> Seitenauszug:
Ferner lässt sich der Versuch unternehmen, beispielsweise durch Biografie­ar­beit, lösungs- oder ressourcenorientiertes Fragen das Augenmerk auf biografische Er­eig­nisse und Erfahrungen zu lenken, in denen die Klienten und Klientinnen selbst Ausnahmen vom Problem erlebt haben, in denen sie in stärkerem Maße auf vorhandene → Ressourcen zurückgreifen konnten und die, zu einer »neuen« Erzähllinie verdichtet, einen möglicherweise passenderen Gegenentwurf zu vorherrschenden, problemgesättigten Erzählungen darstellen können.


Der machtkritische und durchaus emanzipative Charakter systemisch-narrativer Praxis ermöglicht es weiterhin, den Einfluss äußerer Narrative nachzuzeichnen, zu dekonstruieren und eigene, viablere Erzähllinien zu entwickeln. Im Sinne des sozialen Konstruktionismus können hier z. B. Erwartungen und Imperative aus dem Familien- oder Organisationssystem in den Blick genommen werden: »In meinem Unternehmen wird Verantwortung so erzählt, dass sie eine nahezu grenzenlose Ausbeutbarkeit der einzelnen Person beinhaltet.« Hier ließe sich erarbeiten, welches eigene Begriffsverständnis für das Leben und Erleben der Klientin oder des Klienten zuträglicher wäre und inwiefern die Geschichte der Überlastung am Ar­beits­platz so eine komplett neue Färbung bekäme. Geteilte oder gemeinsam erzeugte Narrative in Familien, Teams und Organisationen lassen sich auch durch → Zirkuläre Fragen in ihrer Wirkung und (vermuteten) Funktion sichtbar machen und gemeinsam dekonstruieren, wenngleich sie sich aufgrund ihres »gewachsenen« Charakters häufig als sehr stabil erweisen.


Besonders Personen aus gesellschaftlich marginalisierten Gruppen sehen sich mit dominanten Diskursen konfrontiert, die ihre eigene(n) Lebensrealität(en) nur unzureichend berücksichtigen und abbilden – seien dies nun z. B. queere Menschen, Menschen mit Flucht- und Migrationshintergründen, Menschen mit Behinderung, Menschen in → Armutslagen, usw. Hier besteht u. a. die Möglichkeit, das soziale → Netzwerk einer Person als Quelle »lokaler Diskurse« zu nutzen und gemeinsam »Gegennarrative« zu entwickeln und zu teilen, die sich normativen und einengenden Erzählungen entsagen und die der konkreten Lebensrealität der Einzelnen besser gerecht werden.


 


Verwendete Literatur


Denborough, David (2017): Geschichten des Lebens neu gestalten. Grundlagen und Praxis der narrativen Therapie. Göttingen (Vandenhoeck & Ruprecht).
Freedman, Jill a. Gene Combs (1996): Shifting paradigms. From systems to stories. In: dies. (eds.): Narrative therapy. The social construction of preferred realities. New York (W. W. Norton), pp. 1–19.
Hayward, Mark (2009): Is narrative therapy systemic? Context 10: 13–16.

> Zu bearbeitende Aufgabe:
Nennen Sie alle Personengruppen, die der Seitenauszug ausdrücklich als Beispiele für gesellschaftlich marginalisierte Gruppen anführt.

> Bereitgestellte Daten:
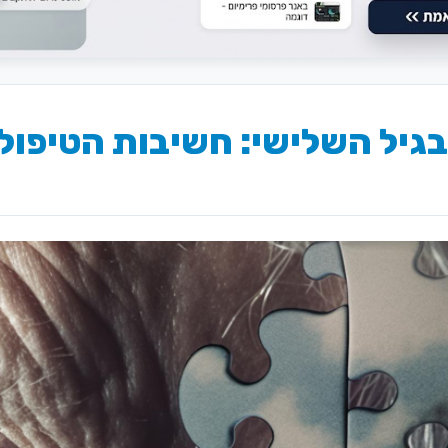
גיל השלישי: חשיבות הטיפול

> Ergebnis der Aufgabe:
- queere Menschen
- Menschen mit Flucht- und Migrationshintergründen
- Menschen mit Behinderung
- Menschen in Armutslagen